Kontingen Kepanduan Hindia-Belanda berangkat dari Pelabuhan Tanjung Priok, Batavia (sekarang Jakarta), dengan menumpang kapal MS Dempo. Ada kisah unik yang diceritakan Soewarma ketika naik kapal itu.
Sebelumnya, untuk mencari biaya agar dapat berangkat ke Belanda, Soewarma melakukan banyak hal. Dia sempat berjualan garam di depan rumahnya.
Otak dagangnya sudah bekerja. Untuk membedakan dengan garam yang dijual di pasar, dia membuat tulisan "Garam Bagoes", walaupun sebenarnya jenis garamnya sama saja dengan di pasar.
Dia juga mengemas dagangannya dengan baik dan melayani pembeli dengan ramah, sehingga garam
Bukan hanya itu. Saat itu, Dinas Pos dan Telegraf Hindia-Belanda juga menerbitkan prangko untuk menyambut Jambore Kepanduan Sedunia ke-5 itu.
Terdiri dari dua keping prangko, masing-masing berharga 7 ½ sen dan 12 ½ sen, prangko itu memang diterbitkan juga untuk mengumpulkan dana yang akan digunakan memberangkatkan kontingen Kepanduan Hindia-Belanda.
Soewarma pun ikut menjualnya, dan hasilnya digunakan untuk biaya keberangkatannya bersama teman-temannya.
Namun, rupanya biaya yang dimiliki Soewarma masih kurang. Maka dia menemui kepala koki di kapal laut MS Dempo.
Selain pintar berdagang, rupanya Soewarma juga pandai memasak. Dia menawarkan keahliannya untuk menjadi pembantu koki, sehingga akhirnya biaya untuk berangkat ke Belanda mencukupi dan Soewarma pun bisa ikut Jambore Kepanduan Sedunia ke-5.

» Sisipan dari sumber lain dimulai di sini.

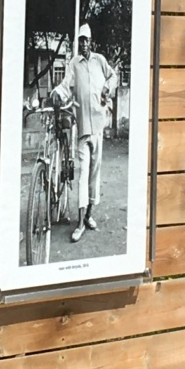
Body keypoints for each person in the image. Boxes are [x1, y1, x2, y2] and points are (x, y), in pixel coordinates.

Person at [51, 23, 120, 244]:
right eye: (80, 40)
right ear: (77, 42)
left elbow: (113, 77)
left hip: (98, 126)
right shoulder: (73, 64)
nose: (83, 43)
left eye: (86, 40)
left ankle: (89, 215)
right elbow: (65, 85)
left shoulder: (99, 61)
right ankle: (80, 223)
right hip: (82, 129)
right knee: (83, 174)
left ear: (91, 42)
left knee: (94, 174)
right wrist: (57, 93)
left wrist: (107, 89)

Suatu jambore yang tercatat dalam sejarah, sebagai jambore dunia pertama yang dihadiri peserta dari Indonesia (ketika itu masih bernama Hindia-Belanda).
Jambore Kepanduan Sedunia ke-5 itu juga merupakan jambore dunia terakhir yang dihadiri oleh Baden-Powell, karena beliau kemudian meninggal dunia pada 1941, dan sekaligus jambore dunia terakhir sebelum pecahnya Perang Dunia II pada 1942.

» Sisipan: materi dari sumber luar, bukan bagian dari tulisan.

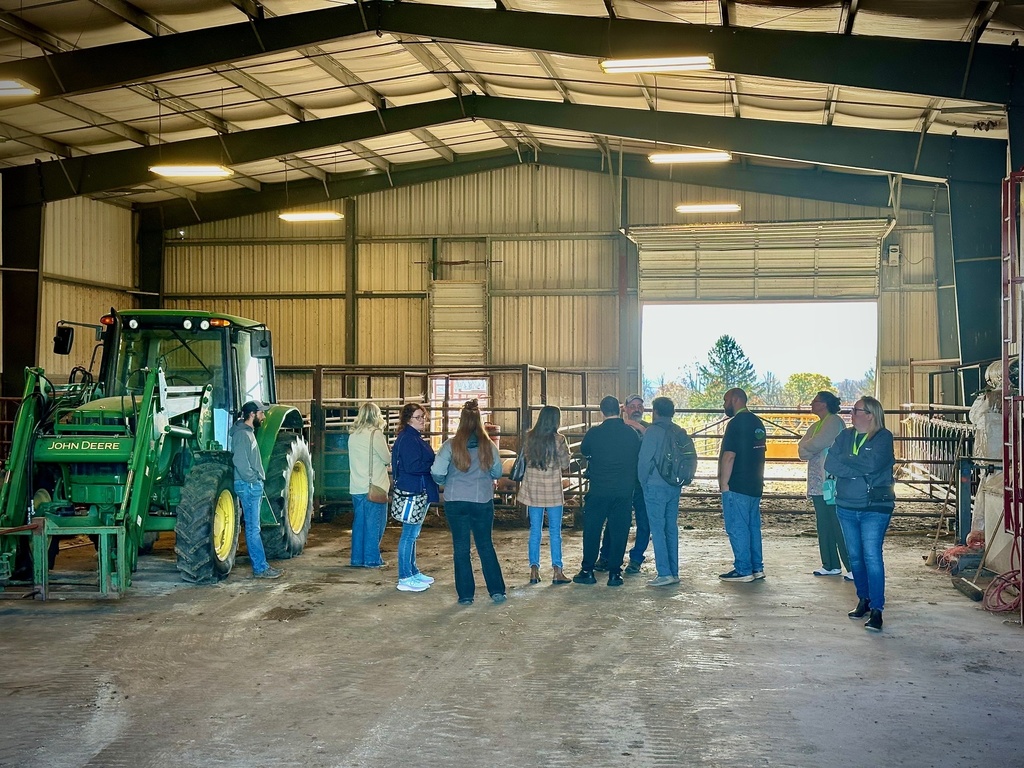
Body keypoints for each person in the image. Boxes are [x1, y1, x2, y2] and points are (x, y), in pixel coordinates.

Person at [824, 396, 896, 632]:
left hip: (874, 506)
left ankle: (877, 609)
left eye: (856, 410)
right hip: (846, 506)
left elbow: (872, 464)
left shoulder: (883, 438)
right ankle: (863, 599)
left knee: (872, 556)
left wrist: (848, 461)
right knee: (855, 557)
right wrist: (855, 464)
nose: (851, 414)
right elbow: (830, 464)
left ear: (870, 414)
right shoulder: (845, 436)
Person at [431, 400, 507, 605]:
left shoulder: (450, 445)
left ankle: (466, 595)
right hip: (481, 499)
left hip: (455, 499)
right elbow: (498, 472)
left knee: (461, 547)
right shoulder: (488, 445)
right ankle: (497, 591)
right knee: (485, 544)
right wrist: (487, 475)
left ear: (461, 421)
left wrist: (445, 481)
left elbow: (437, 471)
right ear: (479, 420)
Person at [573, 395, 642, 587]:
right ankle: (615, 573)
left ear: (601, 411)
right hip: (623, 490)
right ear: (620, 410)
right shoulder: (630, 434)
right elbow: (637, 455)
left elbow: (585, 451)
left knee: (593, 530)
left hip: (599, 489)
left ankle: (587, 570)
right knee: (619, 530)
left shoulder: (594, 433)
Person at [797, 391, 851, 579]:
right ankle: (830, 563)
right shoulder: (815, 425)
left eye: (815, 401)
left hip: (831, 482)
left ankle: (851, 566)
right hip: (817, 483)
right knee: (824, 523)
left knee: (837, 522)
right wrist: (809, 446)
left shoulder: (833, 421)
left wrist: (809, 446)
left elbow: (816, 444)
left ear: (824, 404)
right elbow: (802, 450)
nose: (812, 403)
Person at [516, 404, 572, 586]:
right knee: (555, 531)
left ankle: (534, 569)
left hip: (533, 490)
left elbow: (526, 458)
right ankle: (557, 570)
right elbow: (565, 464)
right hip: (553, 491)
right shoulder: (559, 439)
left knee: (535, 530)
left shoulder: (529, 437)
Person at [596, 393, 651, 575]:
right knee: (615, 521)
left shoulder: (648, 429)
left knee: (644, 522)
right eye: (633, 406)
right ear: (624, 409)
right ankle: (606, 556)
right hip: (623, 482)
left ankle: (636, 559)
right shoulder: (616, 428)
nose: (636, 409)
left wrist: (636, 425)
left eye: (639, 406)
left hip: (643, 482)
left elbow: (652, 444)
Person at [718, 388, 766, 583]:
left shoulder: (735, 424)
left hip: (737, 484)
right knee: (752, 527)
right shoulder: (758, 422)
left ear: (736, 399)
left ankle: (743, 569)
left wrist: (724, 484)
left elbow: (729, 455)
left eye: (725, 399)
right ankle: (757, 567)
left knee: (737, 527)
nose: (724, 404)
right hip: (755, 483)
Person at [229, 400, 282, 579]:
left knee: (253, 528)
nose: (264, 416)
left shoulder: (246, 433)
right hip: (249, 485)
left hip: (249, 484)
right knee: (253, 529)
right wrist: (254, 480)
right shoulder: (243, 435)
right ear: (252, 414)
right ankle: (260, 568)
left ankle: (262, 566)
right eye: (261, 413)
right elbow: (240, 462)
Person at [391, 403, 439, 593]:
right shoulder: (409, 439)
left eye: (423, 417)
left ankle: (412, 570)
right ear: (408, 419)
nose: (422, 421)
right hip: (413, 491)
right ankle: (404, 577)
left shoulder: (412, 437)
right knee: (408, 535)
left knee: (412, 534)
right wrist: (433, 465)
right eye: (418, 417)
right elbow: (412, 466)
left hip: (417, 490)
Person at [637, 396, 682, 587]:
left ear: (654, 412)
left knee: (657, 529)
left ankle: (664, 573)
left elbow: (644, 461)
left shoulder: (652, 432)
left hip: (655, 486)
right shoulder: (678, 431)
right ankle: (674, 570)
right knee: (671, 528)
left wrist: (643, 482)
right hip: (674, 485)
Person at [347, 402, 392, 569]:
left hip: (356, 486)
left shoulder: (353, 435)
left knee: (359, 524)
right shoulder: (376, 434)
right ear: (376, 415)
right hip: (374, 486)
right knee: (375, 524)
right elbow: (387, 459)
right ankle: (372, 559)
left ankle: (357, 559)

Jambore Kepanduan Sedunia berikutnya baru diadakan setelah Perang Dunia II usai, yaitu di Prancis pada 1947.
Begitulah kisah Soewarma yang direkam para anggota Indonesia Scout Journalist, R. Andi Widjanarko, Mia Damayanti Sjahrir, dan Adi Rachmatullah, ketika mereka berkunjung ke kediaman Soewarma yang merayakan ulang tahunnya ke-100.

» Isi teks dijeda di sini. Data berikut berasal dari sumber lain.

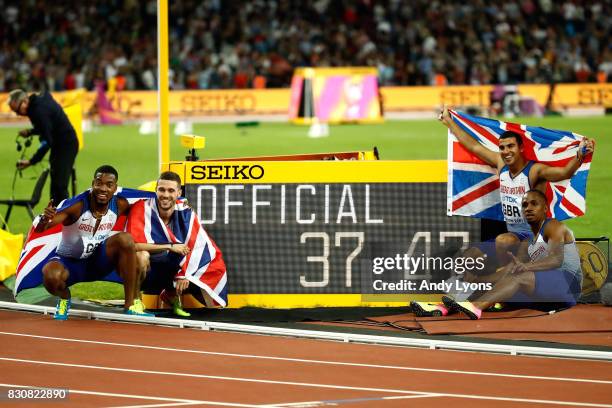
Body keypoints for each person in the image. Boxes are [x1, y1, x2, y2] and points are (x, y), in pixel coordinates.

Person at [439, 106, 594, 264]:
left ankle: (509, 275)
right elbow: (474, 146)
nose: (506, 151)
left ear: (520, 148)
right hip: (515, 235)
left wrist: (579, 155)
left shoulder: (534, 171)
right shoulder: (501, 165)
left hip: (536, 237)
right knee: (471, 256)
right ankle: (504, 273)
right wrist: (449, 122)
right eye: (502, 148)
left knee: (504, 244)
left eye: (510, 146)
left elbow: (564, 173)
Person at [442, 190, 583, 320]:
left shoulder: (554, 226)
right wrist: (477, 280)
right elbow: (510, 271)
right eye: (525, 205)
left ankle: (475, 308)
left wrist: (526, 266)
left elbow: (556, 259)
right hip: (546, 291)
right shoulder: (527, 242)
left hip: (568, 284)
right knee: (496, 287)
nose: (528, 208)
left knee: (519, 277)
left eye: (534, 204)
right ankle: (447, 307)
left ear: (545, 208)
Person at [35, 165, 152, 319]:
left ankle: (130, 304)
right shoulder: (78, 206)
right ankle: (64, 299)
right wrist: (45, 218)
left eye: (109, 185)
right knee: (50, 276)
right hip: (70, 263)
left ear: (115, 188)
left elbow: (147, 209)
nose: (103, 188)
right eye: (99, 183)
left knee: (126, 240)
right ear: (93, 184)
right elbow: (42, 228)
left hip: (99, 261)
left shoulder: (119, 204)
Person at [130, 171, 194, 317]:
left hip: (168, 267)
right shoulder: (142, 208)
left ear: (179, 193)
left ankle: (170, 296)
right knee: (141, 256)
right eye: (161, 189)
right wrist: (168, 246)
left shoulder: (185, 213)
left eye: (171, 190)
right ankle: (135, 301)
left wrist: (184, 273)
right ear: (155, 190)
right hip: (145, 269)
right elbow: (132, 246)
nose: (165, 195)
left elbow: (196, 246)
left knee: (195, 268)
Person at [8, 89, 79, 206]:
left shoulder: (37, 111)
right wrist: (31, 132)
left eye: (17, 110)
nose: (18, 114)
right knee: (56, 187)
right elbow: (48, 126)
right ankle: (56, 218)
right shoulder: (38, 103)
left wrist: (32, 161)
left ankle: (66, 219)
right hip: (62, 143)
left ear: (25, 100)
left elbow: (48, 140)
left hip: (66, 145)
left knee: (59, 186)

Soewarma itulah satu-satunya yang tersisa dari kontingen Kepanduan Hindia-Belanda ke Jambore Kepanduan Sedunia-5 pada 1937.
Jadi tak salah bila disebut bahwa Soewarma itu adalah The Last Boy Scout. Bahkan bisa jadi bukan saja satu-satunya yang bertahan lama dari Indonesia, tetapi juga dari 28.750 Pandu mewakili 54 negara yang hadir di Jambore Kepanduan Sedunia ke-5 tersebut.
Soewarma sejatinya memang The Last Boy Scout yang pada akhirnya meninggalkan kita di usianya yang ke 101 tahun.